A number of non-racing equestrian events have been cancelled, as more cases of equine flu have been confirmed.
The British Horseracing Authority (BHA) said today (8 February) that three more positive results for flu have been confirmed, from the original yard affected, taking the total number of cases there to six. Of the four horses from the yard who had raced this week, one, Raise A Spark, is among those to have been diagnosed.
It was in “anticipation of this risk” that the BHA restricted movement of horses at the yards of 120 other trainers who had runners at the same fixtures and to suspend racing. Testing of the horses at the other yards is ongoing.
A separate case, not yet confirmed as flu, has been identified at another racing yard, with no link to the first. This yard had runners at Newcastle and Wolverhampton on 5 and 6 February respectively, so the BHA has put the yards of all 54 trainers who had runners at these fixtures on hold, and initiated testing of their horses.
“The BHA is working closely with the Animal Health Trust in order to manage the logistical challenge of providing sufficient swabs and handling the volume of tests,” the association said in a statement. “It will not be possible to test every horse from every yard before the end of the weekend, but we will work with trainers to identify any priority or risk horses and ensure that they are tested. This will all form part of the picture that is built in order to assist the decisions that will be made on Monday.”
The British Equestrian Federation has said its veterinary advice “remains that it is not necessary to cancel other equine events at this time”, although it is monitoring the situation closely, and has urged owners to be vigilant.
But a number of venues have announced they are cancelling events, or taking extra precautions.
Horseheath Horse Trials, Cambridgeshire, has cancelled cross-country schooling scheduled for Sunday (10 February) and will issue refunds. Fenning Farm has also cancelled all events and arena hire, having taken vets’ advice.
Littleton Manor remains open but in a statement, staff “respectfully ask that the facilities and training are only open to horses vaccinated within the last six months”. “Please bring your horse’s passport with you to any training or facility hire and be prepared that it may be checked,” the statement said.
In line with the BEF advice, the Hunting Office is not advising a blanket ban on hunting, but added: “Hunts should consider the situation in their locality. Where there are training yards in the area it may be sensible not to hunt this weekend and await the further announcements from the BHA and veterinary groups next week which may alter our advice. Equally there will be packs operating in remote areas well away from any racing or other equestrian establishments that are able to hunt.”
The Farmers Bloodhounds has cancelled this weekend’s meet as it has “such a varied clientele coming from all over and in close proximity to some racing yards”.
The FEI has also issued guidance, as outbreaks of flu have also been confirmed in Belgium, France, Germany, Ireland, Nigeria and the United States of America this year.
In a statement, the federation said: “The virus is endemic to most countries in the world and outbreaks can have a severe impact on the equine industry, potentially resulting in restrictions on horse movement and cancelled events.”
FEI veterinary director Göran Åkerström added: “Vaccinating horses is key to combating the spread of equine influenza.

§

Exercise brief –
Answer these questions from the article on equine flu:
1. How many confirmed flu cases has the original yard had in total?
2. Which venue called off cross-country schooling planned for Sunday, 10 February?
3. How many trainers had their yards put on hold after runners at the Newcastle and Wolverhampton fixtures?
Nothing in the entries is needed for this work.

Stored data –
§

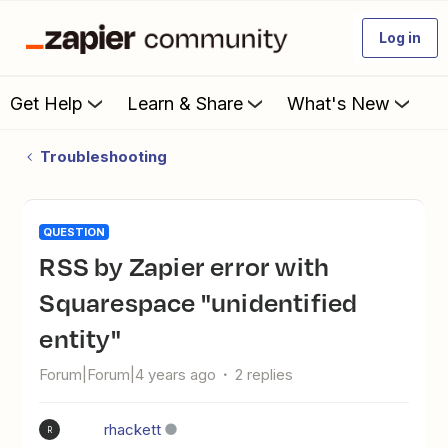
Log in
Get Help
Learn & Share
What's New
Troubleshooting
QUESTION
RSS by Zapier error with
Squarespace "unidentified
entity"
Forum|Forum|4 years ago
2 replies
rhackett
R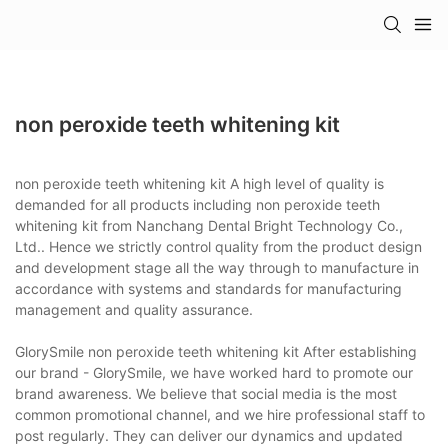
non peroxide teeth whitening kit
non peroxide teeth whitening kit A high level of quality is
demanded for all products including non peroxide teeth
whitening kit from Nanchang Dental Bright Technology Co.,
Ltd.. Hence we strictly control quality from the product design
and development stage all the way through to manufacture in
accordance with systems and standards for manufacturing
management and quality assurance.
GlorySmile non peroxide teeth whitening kit After establishing
our brand - GlorySmile, we have worked hard to promote our
brand awareness. We believe that social media is the most
common promotional channel, and we hire professional staff to
post regularly. They can deliver our dynamics and updated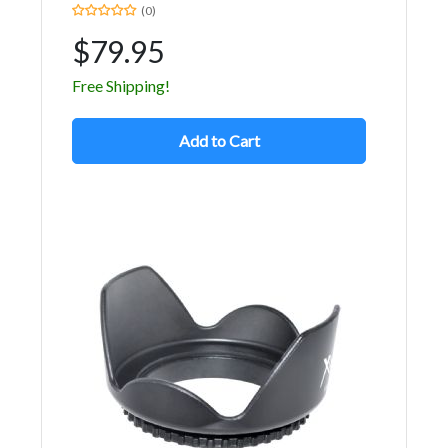
(0)
$79.95
Free Shipping!
Add to Cart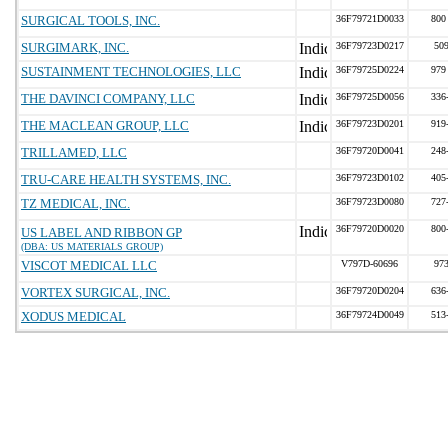
SURGICAL TOOLS, INC.
36F79721D0033
800
SURGIMARK, INC.
36F79723D0217
50
SUSTAINMENT TECHNOLOGIES, LLC
36F79725D0224
979
THE DAVINCI COMPANY, LLC
36F79725D0056
336
THE MACLEAN GROUP, LLC
36F79723D0201
919
TRILLAMED, LLC
36F79720D0041
248
TRU-CARE HEALTH SYSTEMS, INC.
36F79723D0102
405
TZ MEDICAL, INC.
36F79723D0080
727
36F79720D0020
800
US LABEL AND RIBBON GP
(DBA: US MATERIALS GROUP)
VISCOT MEDICAL LLC
V797D-60696
97
VORTEX SURGICAL, INC.
36F79720D0204
636
XODUS MEDICAL
36F79724D0049
513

§

Completed task –
1. Six.
2. Horseheath Horse Trials in Cambridgeshire.
3. 54.